▶ **Requirement A**: Please quote from the Python tutorial on functions and modules the part that opens with the words containing "nicely print the" and closes with "pretty_print_add((1,2), (3,4))".
▶ **Requirement B**: Render this sentence from the Python tutorial on functions and modules in Spanish: "grouping code in small, logical chunks helps you reuse it"
▶ **Requirement C**: Carry on the Python tutorial on functions and modules from the point where it stops.

Functions as Building Blocks

  • grouping code in small, logical chunks helps you reuse it
  • docstrings
#! /usr/bin/env python
# functionreuse.py

def pretty_print_add(x, y):
    """
    nicely print the addition of two things
    """
    template = '{0} + {1} = {2}'
    print template.format(x, y, x + y)


pretty_print_add(8, 9)

pretty_print_add(4.5, 5.6)

pretty_print_add((1,2), (3,4))

pretty_print_add([5,6], [7,8])
Exercise
  • in readdata.py group the code that makes a dictionary from the data into a function that returns the dictionary
  • also put the code that makes lists into a function that returns several lists
  • have both of these functions take a file name as an argument and call the file reading function you’ve already written
  • call these functions and use the data they return to make the rest of the code work

Modules

  • using code from other files, modules and importing
  • put all code into functions
  • __name__ == ‘__main__’
#! /usr/bin/env python
# moduledemo1.py

from functionreuse import pretty_print_add

pretty_print_add(145, 396)

▶ **Data records**:
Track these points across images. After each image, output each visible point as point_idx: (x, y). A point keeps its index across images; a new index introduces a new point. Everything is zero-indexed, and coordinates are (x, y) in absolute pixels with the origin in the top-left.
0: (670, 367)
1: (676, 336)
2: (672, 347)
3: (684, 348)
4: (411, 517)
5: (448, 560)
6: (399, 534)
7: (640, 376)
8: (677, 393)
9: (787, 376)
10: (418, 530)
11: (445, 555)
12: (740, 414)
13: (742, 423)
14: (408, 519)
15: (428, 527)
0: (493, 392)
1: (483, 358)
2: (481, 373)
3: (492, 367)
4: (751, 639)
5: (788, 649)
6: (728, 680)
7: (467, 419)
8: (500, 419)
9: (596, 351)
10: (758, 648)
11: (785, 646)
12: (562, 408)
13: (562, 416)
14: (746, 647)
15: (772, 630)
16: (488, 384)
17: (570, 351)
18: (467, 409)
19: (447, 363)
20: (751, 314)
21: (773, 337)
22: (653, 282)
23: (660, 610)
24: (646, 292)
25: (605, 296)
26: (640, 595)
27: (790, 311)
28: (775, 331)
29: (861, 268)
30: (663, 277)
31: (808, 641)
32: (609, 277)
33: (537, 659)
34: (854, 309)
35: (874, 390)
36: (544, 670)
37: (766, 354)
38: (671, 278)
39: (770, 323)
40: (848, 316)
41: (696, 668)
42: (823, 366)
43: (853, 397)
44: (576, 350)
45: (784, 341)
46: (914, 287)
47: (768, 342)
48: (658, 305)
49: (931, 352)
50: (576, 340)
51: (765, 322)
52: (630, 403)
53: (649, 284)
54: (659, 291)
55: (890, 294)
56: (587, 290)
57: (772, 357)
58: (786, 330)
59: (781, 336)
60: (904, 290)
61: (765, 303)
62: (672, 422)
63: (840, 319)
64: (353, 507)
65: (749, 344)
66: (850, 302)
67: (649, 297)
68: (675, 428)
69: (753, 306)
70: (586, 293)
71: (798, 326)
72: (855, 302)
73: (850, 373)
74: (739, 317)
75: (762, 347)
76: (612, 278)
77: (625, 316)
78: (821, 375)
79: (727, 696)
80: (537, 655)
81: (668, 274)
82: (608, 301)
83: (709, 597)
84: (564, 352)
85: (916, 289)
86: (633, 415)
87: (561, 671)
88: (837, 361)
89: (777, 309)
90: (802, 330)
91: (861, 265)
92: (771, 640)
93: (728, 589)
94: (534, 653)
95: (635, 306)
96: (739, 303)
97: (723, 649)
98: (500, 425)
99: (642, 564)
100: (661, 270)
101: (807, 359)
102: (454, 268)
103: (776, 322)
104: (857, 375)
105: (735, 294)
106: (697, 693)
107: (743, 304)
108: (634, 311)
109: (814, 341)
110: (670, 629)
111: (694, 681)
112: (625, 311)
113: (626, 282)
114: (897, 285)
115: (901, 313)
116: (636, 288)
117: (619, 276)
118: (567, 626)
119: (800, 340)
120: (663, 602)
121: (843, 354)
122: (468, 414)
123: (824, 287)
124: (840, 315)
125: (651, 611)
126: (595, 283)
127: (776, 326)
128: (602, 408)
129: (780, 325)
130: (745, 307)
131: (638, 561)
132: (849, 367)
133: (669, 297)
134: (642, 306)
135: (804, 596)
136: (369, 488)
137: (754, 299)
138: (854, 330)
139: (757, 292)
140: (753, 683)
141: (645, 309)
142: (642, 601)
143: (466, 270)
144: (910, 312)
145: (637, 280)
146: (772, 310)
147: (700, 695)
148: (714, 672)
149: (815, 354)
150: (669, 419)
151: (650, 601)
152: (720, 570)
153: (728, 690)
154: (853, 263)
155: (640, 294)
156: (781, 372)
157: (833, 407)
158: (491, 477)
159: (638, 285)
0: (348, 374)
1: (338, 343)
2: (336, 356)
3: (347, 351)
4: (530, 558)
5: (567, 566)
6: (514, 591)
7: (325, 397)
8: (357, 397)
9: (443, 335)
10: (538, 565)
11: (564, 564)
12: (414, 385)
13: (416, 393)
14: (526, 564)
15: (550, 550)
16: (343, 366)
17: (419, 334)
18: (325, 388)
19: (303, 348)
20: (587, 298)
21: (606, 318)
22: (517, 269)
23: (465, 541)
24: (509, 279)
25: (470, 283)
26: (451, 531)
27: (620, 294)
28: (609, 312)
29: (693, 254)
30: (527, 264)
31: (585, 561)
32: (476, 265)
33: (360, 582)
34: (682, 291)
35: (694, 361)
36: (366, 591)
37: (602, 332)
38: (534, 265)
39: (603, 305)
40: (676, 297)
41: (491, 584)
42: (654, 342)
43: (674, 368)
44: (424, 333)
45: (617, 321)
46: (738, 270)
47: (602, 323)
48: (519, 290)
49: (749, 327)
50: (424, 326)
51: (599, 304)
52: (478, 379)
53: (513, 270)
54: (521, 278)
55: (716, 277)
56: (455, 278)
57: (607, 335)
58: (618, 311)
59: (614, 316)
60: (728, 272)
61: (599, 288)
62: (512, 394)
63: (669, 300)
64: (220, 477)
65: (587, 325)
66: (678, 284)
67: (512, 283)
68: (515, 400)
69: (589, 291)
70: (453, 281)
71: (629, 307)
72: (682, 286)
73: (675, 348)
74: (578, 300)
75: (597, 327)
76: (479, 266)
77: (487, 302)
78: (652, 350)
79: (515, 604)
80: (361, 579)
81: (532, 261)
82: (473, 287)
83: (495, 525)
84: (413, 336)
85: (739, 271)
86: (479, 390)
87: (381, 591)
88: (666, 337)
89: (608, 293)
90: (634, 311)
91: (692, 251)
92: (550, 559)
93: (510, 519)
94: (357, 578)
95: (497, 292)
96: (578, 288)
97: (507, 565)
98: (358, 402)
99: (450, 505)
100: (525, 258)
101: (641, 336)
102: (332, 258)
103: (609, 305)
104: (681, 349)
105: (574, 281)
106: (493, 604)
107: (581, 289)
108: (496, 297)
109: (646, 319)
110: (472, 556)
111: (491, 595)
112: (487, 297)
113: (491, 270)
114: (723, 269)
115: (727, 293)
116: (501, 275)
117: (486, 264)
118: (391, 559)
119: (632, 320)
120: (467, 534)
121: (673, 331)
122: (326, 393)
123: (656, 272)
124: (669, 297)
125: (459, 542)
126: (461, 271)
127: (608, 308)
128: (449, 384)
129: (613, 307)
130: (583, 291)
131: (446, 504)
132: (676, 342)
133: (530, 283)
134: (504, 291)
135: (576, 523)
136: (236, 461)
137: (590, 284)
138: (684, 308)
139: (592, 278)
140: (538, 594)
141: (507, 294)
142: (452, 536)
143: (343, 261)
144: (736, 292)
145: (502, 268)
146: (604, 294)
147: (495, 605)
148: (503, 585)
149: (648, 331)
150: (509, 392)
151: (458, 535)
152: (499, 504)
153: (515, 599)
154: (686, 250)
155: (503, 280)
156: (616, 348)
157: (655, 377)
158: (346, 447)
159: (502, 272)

▶ **Response area A**:
nicely print the addition of two things
    """
    template = '{0} + {1} = {2}'
    print template.format(x, y, x + y)


pretty_print_add(8, 9)

pretty_print_add(4.5, 5.6)

pretty_print_add((1,2), (3,4))

▶ **Response area B**: Agrupar el código en fragmentos pequeños y lógicos te ayuda a reutilizarlo.

▶ **Response area C**:
#! /usr/bin/env python
# moduledemo2.py

from pretty_print import pretty_print_add

pretty_print_add(145, 396)
#! /usr/bin/env python
# pretty_print.py

def pretty_print_add(x, y):
    """
    nicely print the addition of two things
    """
    template = '{0} + {1} = {2}'
    print template.format(x, y, x + y)

if __name__ == '__main__':
    pretty_print_add(8, 9)

    pretty_print_add(4.5, 5.6)

    pretty_print_add((1,2), (3,4))

    pretty_print_add([5,6], [7,8])
Exercise
  • write a function that finds the mean of a list of numbers and use it to find the mean of each of the score columns in sample_data.csv
  • use your functions in readdata.py by importing them
    • you will need to modify readdata.py so that it doesn’t print anything when you import it
#! /usr/bin/env python
# moduleexercise.py

# import relevant function from ``readdata.py``. make sure nothing is
# printed to the screen when you do this.

# write a function that calculates the mean of a list of numbers
# Hint: help(sum) and help(len)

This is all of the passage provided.